高卒2年目でショートのレギュラーを二岡智宏から奪い取った巨人・坂本勇人が昨年12月で33歳を迎えた。これまで14年連続100試合以上に出場し、3割を5度記録。2019年の40発を筆頭に15本塁打以上を10度も放ち、ゴールデングラブ賞も5度獲得しており、“歴代最強のショート”との呼び声も高い。プロ野球担当記者が話す。
「野手では捕手の次に重労働のショートで14年もレギュラーを張り続け、打撃タイトルやMVPまで取る選手は前代未聞と言っていいでしょう。かつての名ショートは30歳を超えると他のポジションにコンバートされています」(以下同)
イチローに破られるまで208打席連続無三振の日本記録を保持していた阪神の藤田平は31歳を迎える年にショートに加え、ファーストも守り始めた。新人の年に27本塁打を打って4年目で首位打者を獲得した元祖・大型ショートの豊田泰光は31歳でファースト、西武の黄金時代のチームリーダーでMVPも獲得した石毛宏典、“ブンブン丸”の異名で5年連続30本塁打以上を放ったヤクルトの池山隆寛は、ともに31歳でサードに転向している。
ショートで連続守備機会無失策の日本記録を樹立した大洋の山下大輔は33歳でセカンド、33試合連続安打の日本記録保持者で広島の黄金時代のリードオフマンだった高橋慶彦は33歳でレフト、トリプルスリーも達成した広島の野村謙二郎は33歳になる年にファーストやサードも守り始めている。華麗な守備で“牛若丸”と呼ばれた阪神の吉田義男は34歳でセカンドに転向している。

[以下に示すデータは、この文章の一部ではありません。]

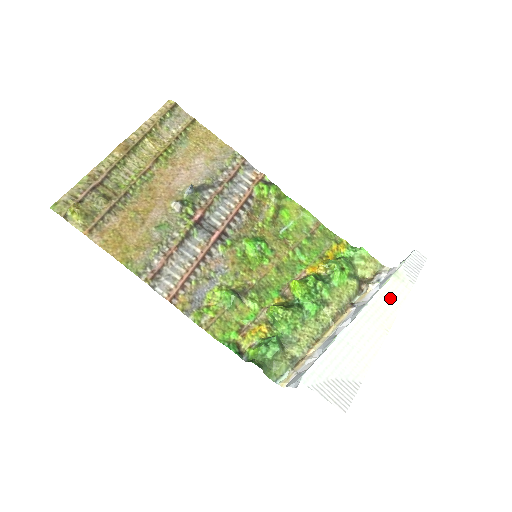
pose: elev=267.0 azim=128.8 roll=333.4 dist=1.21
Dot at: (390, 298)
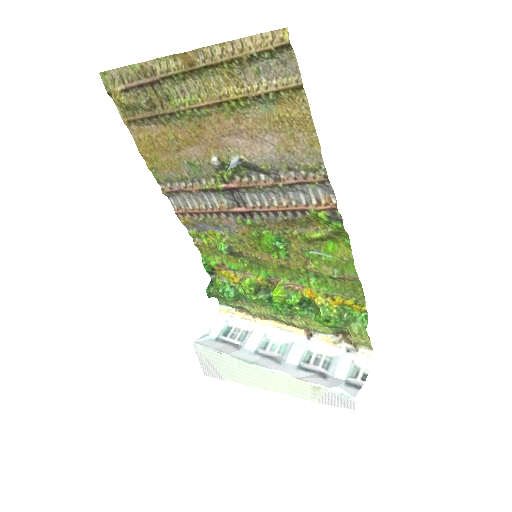
Dot at: (292, 387)
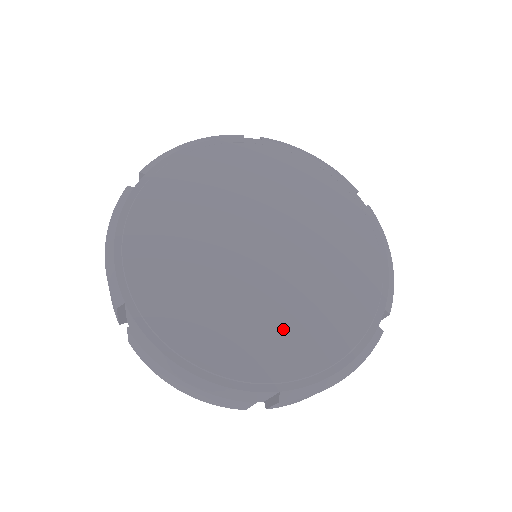
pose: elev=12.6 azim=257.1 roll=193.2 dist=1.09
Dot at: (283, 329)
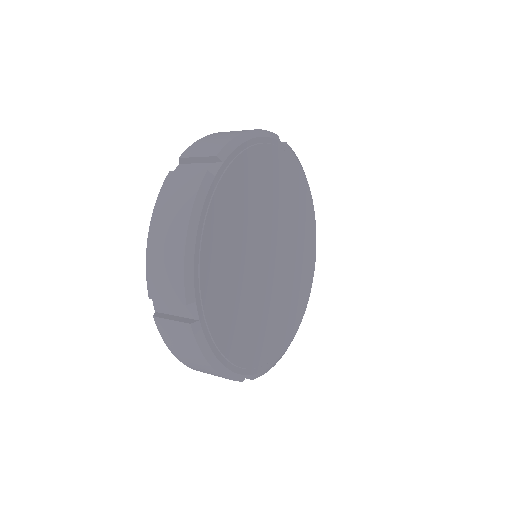
Dot at: (267, 327)
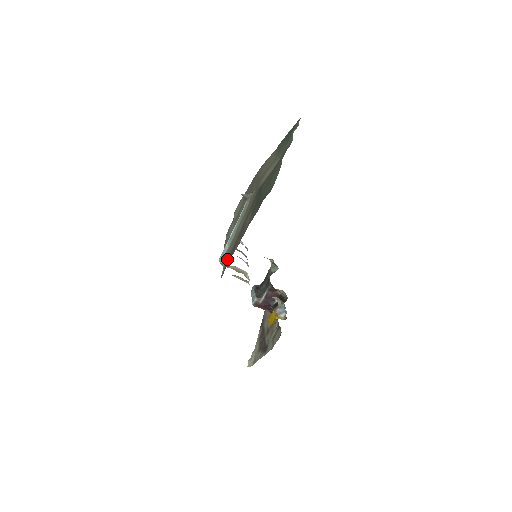
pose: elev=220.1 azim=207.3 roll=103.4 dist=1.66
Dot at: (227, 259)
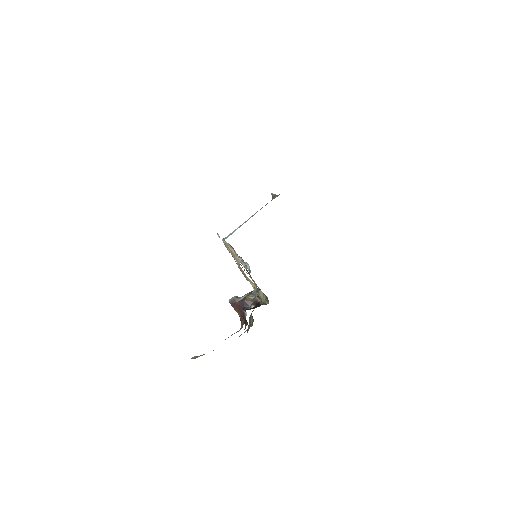
Dot at: occluded
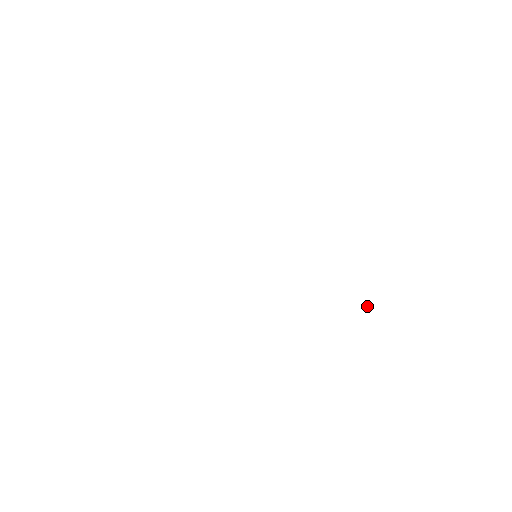
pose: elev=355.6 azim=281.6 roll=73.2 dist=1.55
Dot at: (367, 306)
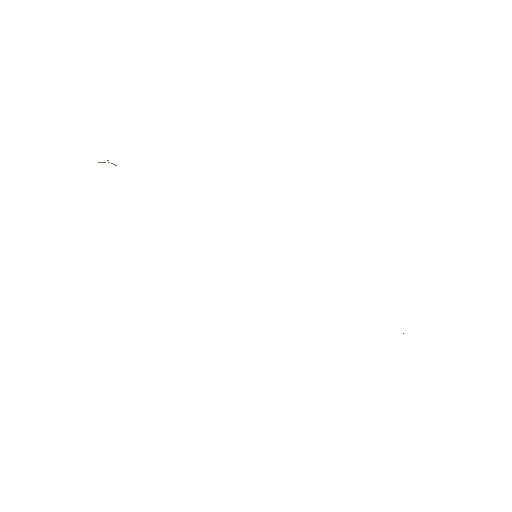
Dot at: occluded
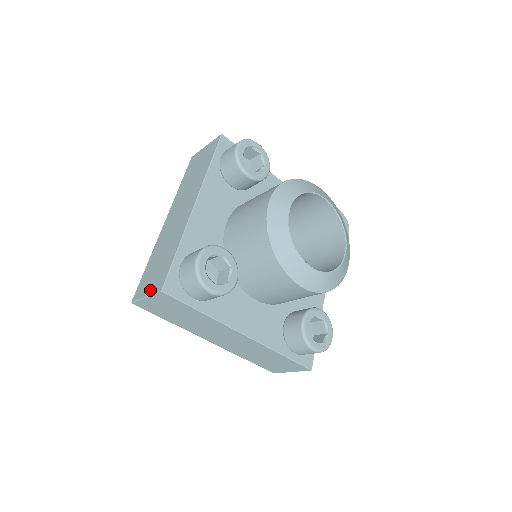
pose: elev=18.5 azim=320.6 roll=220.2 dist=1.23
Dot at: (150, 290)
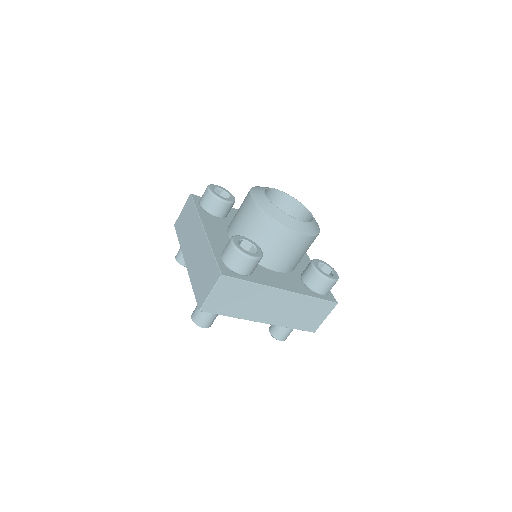
Dot at: occluded
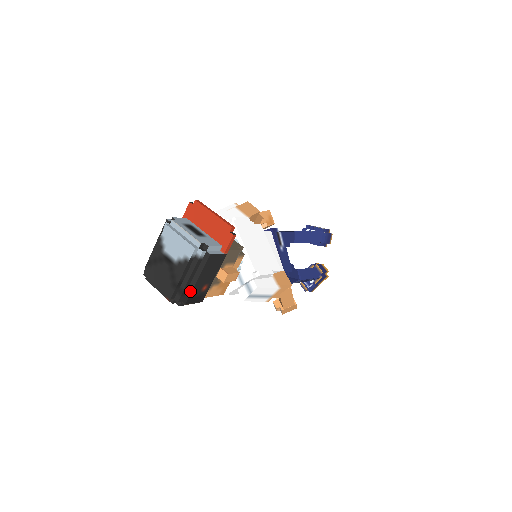
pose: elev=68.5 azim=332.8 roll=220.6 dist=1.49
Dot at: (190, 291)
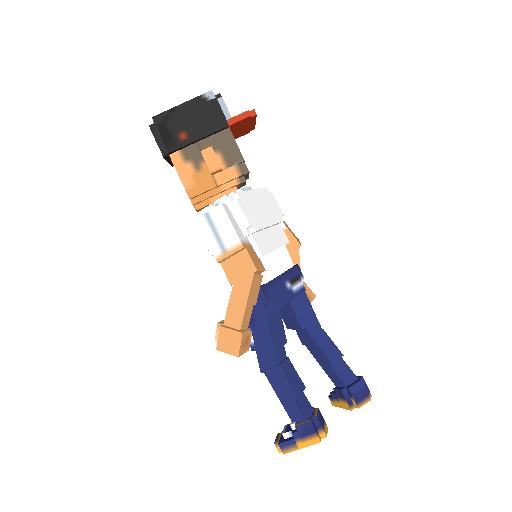
Dot at: (171, 118)
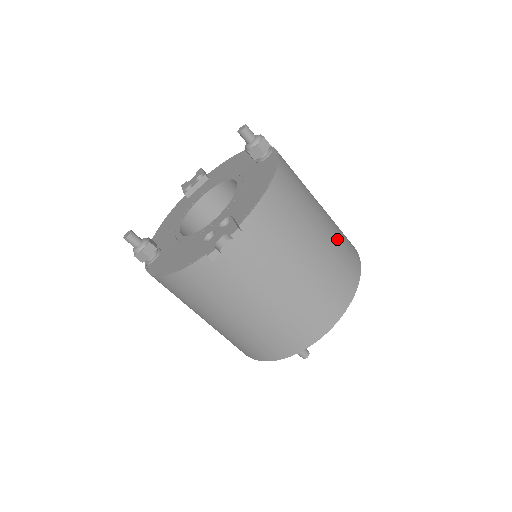
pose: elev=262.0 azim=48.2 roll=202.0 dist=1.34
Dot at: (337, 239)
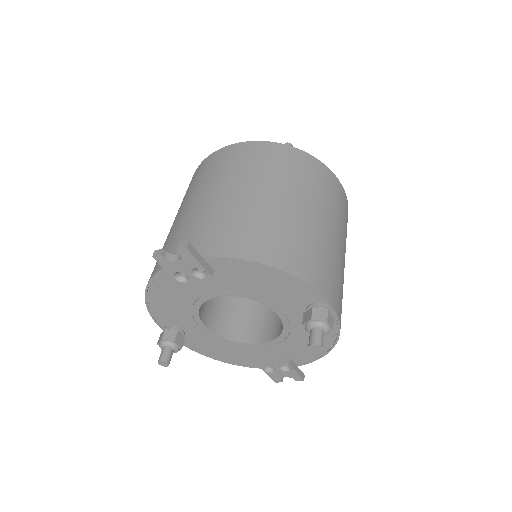
Dot at: occluded
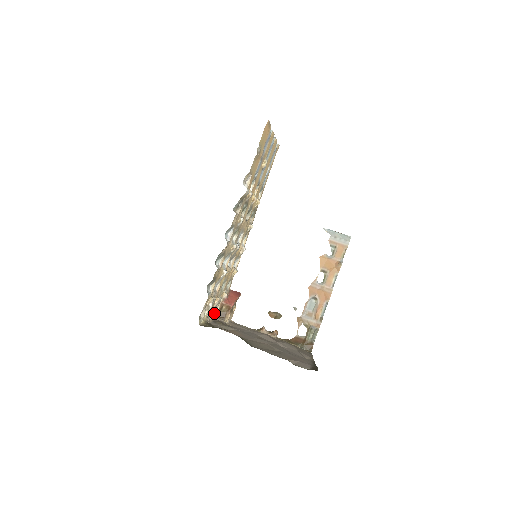
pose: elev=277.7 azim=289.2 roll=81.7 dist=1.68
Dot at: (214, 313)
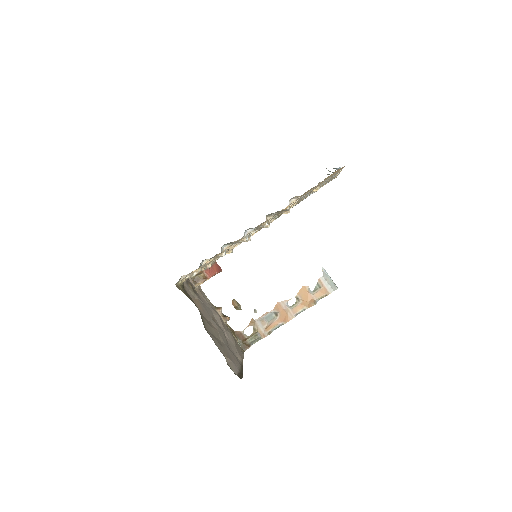
Dot at: occluded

「昔は選手寿命も短かったですし、スポーツ科学も発達していなかった。宇野や石毛、池山、山下、高橋、野村など1970年代後半以降、特に1980年代や1990年代に活躍した選手はコンクリートのような人工芝でプレーしていたため、今よりも負担が大きかった。最近の人工芝は素材も柔らかくなっており、年齢が高くなってもショートを務める選手はいます」
二塁手の荒木雅博と“アライバ”コンビで魅せた中日の井端弘和は35歳でセカンド、キャプテンとしてチームを牽引した阪神の鳥谷敬は36歳でサード、五輪やWBCでもキャプテンを務めたヤクルトの宮本慎也は37歳のシーズン途中にサードに転向している。